(Data listing)
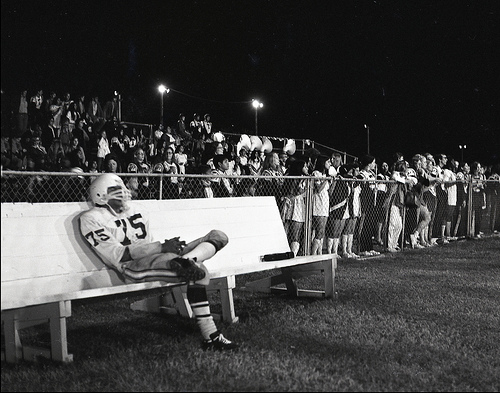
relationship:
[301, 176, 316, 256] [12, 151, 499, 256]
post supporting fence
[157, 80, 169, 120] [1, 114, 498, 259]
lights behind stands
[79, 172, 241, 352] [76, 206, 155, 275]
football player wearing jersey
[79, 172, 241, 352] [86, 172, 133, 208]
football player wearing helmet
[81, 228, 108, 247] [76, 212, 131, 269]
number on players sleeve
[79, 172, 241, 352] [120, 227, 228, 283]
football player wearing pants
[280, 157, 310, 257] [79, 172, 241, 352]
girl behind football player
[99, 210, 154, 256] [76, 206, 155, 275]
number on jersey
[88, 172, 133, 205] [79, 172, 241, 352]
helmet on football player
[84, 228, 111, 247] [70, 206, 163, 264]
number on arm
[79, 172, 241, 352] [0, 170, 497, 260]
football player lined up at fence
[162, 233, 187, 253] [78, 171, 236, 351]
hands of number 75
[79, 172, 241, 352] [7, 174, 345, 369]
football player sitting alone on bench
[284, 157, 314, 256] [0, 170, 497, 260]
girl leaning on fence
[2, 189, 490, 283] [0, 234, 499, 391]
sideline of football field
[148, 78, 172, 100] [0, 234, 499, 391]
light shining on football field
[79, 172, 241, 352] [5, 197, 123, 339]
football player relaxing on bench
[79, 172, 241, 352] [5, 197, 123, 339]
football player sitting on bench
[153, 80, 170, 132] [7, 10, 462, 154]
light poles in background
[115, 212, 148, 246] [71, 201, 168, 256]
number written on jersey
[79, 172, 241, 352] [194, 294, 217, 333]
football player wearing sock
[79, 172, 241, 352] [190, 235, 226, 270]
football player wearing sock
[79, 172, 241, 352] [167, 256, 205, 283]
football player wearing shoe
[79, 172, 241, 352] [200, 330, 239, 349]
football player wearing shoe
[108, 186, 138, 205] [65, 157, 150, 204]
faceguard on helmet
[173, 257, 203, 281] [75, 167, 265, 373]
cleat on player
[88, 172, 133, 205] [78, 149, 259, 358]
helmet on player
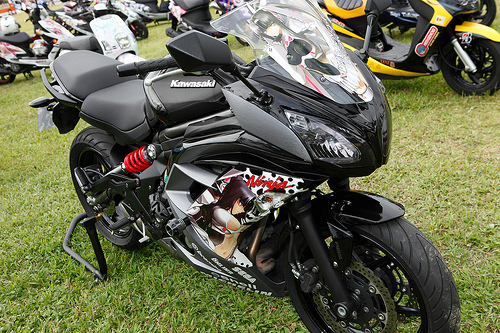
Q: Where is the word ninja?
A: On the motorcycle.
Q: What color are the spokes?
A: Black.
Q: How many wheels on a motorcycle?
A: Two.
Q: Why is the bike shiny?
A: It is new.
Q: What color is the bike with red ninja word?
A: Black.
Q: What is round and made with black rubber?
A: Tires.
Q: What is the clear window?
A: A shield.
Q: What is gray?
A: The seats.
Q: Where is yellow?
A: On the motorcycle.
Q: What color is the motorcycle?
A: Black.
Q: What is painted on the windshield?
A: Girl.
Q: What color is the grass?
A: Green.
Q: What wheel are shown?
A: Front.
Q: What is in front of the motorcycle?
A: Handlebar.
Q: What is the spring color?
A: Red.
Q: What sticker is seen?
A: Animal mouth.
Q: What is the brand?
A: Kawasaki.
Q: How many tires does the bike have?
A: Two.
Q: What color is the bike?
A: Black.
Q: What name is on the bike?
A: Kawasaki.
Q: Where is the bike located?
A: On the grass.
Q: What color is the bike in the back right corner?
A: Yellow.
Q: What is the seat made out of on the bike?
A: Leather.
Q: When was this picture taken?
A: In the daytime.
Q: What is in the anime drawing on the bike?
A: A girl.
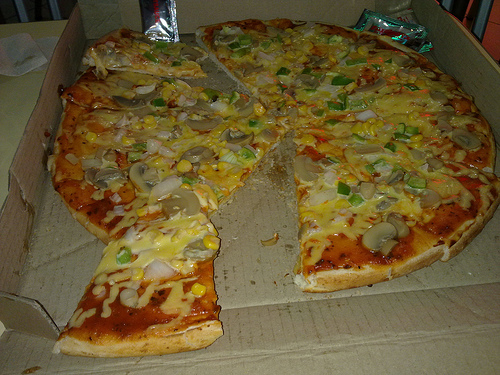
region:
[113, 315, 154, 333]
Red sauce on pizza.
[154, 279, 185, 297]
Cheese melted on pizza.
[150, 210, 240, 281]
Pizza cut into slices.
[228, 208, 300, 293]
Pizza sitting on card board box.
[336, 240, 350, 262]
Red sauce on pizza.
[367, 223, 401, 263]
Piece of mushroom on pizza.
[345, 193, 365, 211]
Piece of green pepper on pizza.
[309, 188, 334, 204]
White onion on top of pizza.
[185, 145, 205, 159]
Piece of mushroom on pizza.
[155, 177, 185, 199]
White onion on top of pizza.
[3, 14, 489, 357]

_What the task requires_
Transcribe each entry precisely as given, leaving the pictures out.

_Task answer_
relationship:
[301, 176, 316, 256] [12, 151, 499, 256]
post supporting fence
[157, 80, 169, 120] [1, 114, 498, 259]
lights behind stands
[79, 172, 241, 352] [76, 206, 155, 275]
football player wearing jersey
[79, 172, 241, 352] [86, 172, 133, 208]
football player wearing helmet
[81, 228, 108, 247] [76, 212, 131, 269]
number on players sleeve
[79, 172, 241, 352] [120, 227, 228, 283]
football player wearing pants
[280, 157, 310, 257] [79, 172, 241, 352]
girl behind football player
[99, 210, 154, 256] [76, 206, 155, 275]
number on jersey
[88, 172, 133, 205] [79, 172, 241, 352]
helmet on football player
[84, 228, 111, 247] [70, 206, 163, 264]
number on arm
[79, 172, 241, 352] [0, 170, 497, 260]
football player lined up at fence
[162, 233, 187, 253] [78, 171, 236, 351]
hands of number 75
[79, 172, 241, 352] [7, 174, 345, 369]
football player sitting alone on bench
[284, 157, 314, 256] [0, 170, 497, 260]
girl leaning on fence
[2, 189, 490, 283] [0, 234, 499, 391]
sideline of football field
[148, 78, 172, 100] [0, 234, 499, 391]
light shining on football field
[79, 172, 241, 352] [5, 197, 123, 339]
football player relaxing on bench
[79, 172, 241, 352] [5, 197, 123, 339]
football player sitting on bench
[153, 80, 170, 132] [7, 10, 462, 154]
light poles in background
[115, 212, 148, 246] [71, 201, 168, 256]
number written on jersey
[79, 172, 241, 352] [194, 294, 217, 333]
football player wearing sock
[79, 172, 241, 352] [190, 235, 226, 270]
football player wearing sock
[79, 172, 241, 352] [167, 256, 205, 283]
football player wearing shoe
[79, 172, 241, 352] [200, 330, 239, 349]
football player wearing shoe
[108, 186, 138, 205] [65, 157, 150, 204]
faceguard on helmet
[173, 257, 203, 281] [75, 167, 265, 373]
cleat on player
[88, 172, 133, 205] [78, 149, 259, 358]
helmet on player
Q: Where is the word ninja?
A: On the motorcycle.
Q: What color are the spokes?
A: Black.
Q: How many wheels on a motorcycle?
A: Two.
Q: Why is the bike shiny?
A: It is new.
Q: What color is the bike with red ninja word?
A: Black.
Q: What is round and made with black rubber?
A: Tires.
Q: What is the clear window?
A: A shield.
Q: What is gray?
A: The seats.
Q: Where is yellow?
A: On the motorcycle.
Q: What color is the motorcycle?
A: Black.
Q: What is painted on the windshield?
A: Girl.
Q: What color is the grass?
A: Green.
Q: What wheel are shown?
A: Front.
Q: What is in front of the motorcycle?
A: Handlebar.
Q: What is the spring color?
A: Red.
Q: What sticker is seen?
A: Animal mouth.
Q: What is the brand?
A: Kawasaki.
Q: How many tires does the bike have?
A: Two.
Q: What color is the bike?
A: Black.
Q: What name is on the bike?
A: Kawasaki.
Q: Where is the bike located?
A: On the grass.
Q: What color is the bike in the back right corner?
A: Yellow.
Q: What is the seat made out of on the bike?
A: Leather.
Q: When was this picture taken?
A: In the daytime.
Q: What is in the anime drawing on the bike?
A: A girl.
region:
[113, 315, 154, 333]
Red sauce on pizza.
[154, 279, 185, 297]
Cheese melted on pizza.
[150, 210, 240, 281]
Pizza cut into slices.
[228, 208, 300, 293]
Pizza sitting on card board box.
[336, 240, 350, 262]
Red sauce on pizza.
[367, 223, 401, 263]
Piece of mushroom on pizza.
[345, 193, 365, 211]
Piece of green pepper on pizza.
[309, 188, 334, 204]
White onion on top of pizza.
[185, 145, 205, 159]
Piece of mushroom on pizza.
[155, 177, 185, 199]
White onion on top of pizza.
[3, 14, 489, 357]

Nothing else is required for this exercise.